──────── Data under study ────────

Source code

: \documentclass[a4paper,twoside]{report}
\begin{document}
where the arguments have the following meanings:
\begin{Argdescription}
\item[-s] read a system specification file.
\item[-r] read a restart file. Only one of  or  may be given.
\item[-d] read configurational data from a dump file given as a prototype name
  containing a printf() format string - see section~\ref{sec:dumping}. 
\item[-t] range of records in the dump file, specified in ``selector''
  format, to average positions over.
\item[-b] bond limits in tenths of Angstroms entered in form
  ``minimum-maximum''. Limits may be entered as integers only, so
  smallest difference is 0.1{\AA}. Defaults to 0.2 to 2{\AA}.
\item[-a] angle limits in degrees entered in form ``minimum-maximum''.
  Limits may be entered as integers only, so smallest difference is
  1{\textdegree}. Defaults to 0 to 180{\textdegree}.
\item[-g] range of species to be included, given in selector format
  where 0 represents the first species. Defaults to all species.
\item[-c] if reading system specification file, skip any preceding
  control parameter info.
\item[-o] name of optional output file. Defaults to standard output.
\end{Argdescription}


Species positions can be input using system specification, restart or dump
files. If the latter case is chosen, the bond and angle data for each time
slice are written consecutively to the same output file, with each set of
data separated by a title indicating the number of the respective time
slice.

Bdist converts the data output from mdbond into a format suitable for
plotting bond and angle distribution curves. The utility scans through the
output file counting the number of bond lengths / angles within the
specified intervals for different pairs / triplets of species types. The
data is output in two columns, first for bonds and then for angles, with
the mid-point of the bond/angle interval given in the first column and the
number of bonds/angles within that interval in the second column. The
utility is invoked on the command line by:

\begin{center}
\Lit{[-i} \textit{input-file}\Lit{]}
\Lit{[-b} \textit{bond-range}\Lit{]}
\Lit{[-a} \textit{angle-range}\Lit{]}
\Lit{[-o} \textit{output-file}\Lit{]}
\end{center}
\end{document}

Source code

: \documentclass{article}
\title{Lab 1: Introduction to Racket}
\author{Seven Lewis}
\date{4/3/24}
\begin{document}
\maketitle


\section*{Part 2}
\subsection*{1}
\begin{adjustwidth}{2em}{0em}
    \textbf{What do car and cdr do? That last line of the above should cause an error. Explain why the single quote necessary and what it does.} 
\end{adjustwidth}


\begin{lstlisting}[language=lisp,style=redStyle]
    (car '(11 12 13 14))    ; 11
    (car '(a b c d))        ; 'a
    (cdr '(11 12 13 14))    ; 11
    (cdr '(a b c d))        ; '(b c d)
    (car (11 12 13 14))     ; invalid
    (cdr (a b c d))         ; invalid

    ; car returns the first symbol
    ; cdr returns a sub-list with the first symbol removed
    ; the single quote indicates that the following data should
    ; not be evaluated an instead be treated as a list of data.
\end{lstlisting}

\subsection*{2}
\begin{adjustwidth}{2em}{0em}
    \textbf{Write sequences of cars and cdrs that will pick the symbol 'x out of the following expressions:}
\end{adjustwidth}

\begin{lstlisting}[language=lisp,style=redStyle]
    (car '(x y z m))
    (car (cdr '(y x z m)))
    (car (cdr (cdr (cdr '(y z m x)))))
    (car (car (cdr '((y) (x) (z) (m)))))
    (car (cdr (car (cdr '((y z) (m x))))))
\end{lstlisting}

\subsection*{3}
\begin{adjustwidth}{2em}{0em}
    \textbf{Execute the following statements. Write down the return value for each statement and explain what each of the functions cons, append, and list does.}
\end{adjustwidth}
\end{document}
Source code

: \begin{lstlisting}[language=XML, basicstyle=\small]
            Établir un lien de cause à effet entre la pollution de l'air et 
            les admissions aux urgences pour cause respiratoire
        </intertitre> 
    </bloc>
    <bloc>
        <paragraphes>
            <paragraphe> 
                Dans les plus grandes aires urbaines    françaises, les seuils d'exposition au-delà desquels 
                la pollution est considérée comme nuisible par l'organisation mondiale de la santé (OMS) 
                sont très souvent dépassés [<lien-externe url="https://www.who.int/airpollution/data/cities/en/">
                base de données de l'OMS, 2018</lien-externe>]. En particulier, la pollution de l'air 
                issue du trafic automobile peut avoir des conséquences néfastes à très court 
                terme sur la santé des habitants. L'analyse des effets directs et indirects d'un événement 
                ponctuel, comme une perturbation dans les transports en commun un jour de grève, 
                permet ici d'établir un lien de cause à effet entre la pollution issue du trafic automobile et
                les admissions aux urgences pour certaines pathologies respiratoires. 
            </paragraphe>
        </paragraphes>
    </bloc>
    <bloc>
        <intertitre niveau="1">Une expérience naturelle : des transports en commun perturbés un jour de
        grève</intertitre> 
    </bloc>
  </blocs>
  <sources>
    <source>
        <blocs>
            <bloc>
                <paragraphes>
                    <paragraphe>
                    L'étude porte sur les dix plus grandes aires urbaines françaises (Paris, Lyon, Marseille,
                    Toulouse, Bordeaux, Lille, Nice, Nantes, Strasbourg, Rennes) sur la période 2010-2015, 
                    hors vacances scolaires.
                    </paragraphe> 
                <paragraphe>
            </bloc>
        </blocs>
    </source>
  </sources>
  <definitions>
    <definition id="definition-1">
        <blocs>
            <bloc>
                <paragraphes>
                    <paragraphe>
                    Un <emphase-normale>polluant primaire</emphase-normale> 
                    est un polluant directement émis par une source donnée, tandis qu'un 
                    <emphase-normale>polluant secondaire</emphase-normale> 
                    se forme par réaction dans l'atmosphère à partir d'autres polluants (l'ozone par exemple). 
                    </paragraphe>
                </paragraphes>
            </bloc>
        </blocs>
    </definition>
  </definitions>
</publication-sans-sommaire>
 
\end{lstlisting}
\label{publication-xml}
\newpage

────────

### Task to complete
Taking the line with "<definitions>" as the first, copy every line through the end of the entries above exactly, with no others.

### Result of this task
  <definitions>
    <definition id="definition-1">
        <blocs>
            <bloc>
                <paragraphes>
                    <paragraphe>
                    Un <emphase-normale>polluant primaire</emphase-normale> 
                    est un polluant directement émis par une source donnée, tandis qu'un 
                    <emphase-normale>polluant secondaire</emphase-normale> 
                    se forme par réaction dans l'atmosphère à partir d'autres polluants (l'ozone par exemple). 
                    </paragraphe>
                </paragraphes>
            </bloc>
        </blocs>
    </definition>
  </definitions>
</publication-sans-sommaire>
 
\end{lstlisting}
\label{publication-xml}
\newpage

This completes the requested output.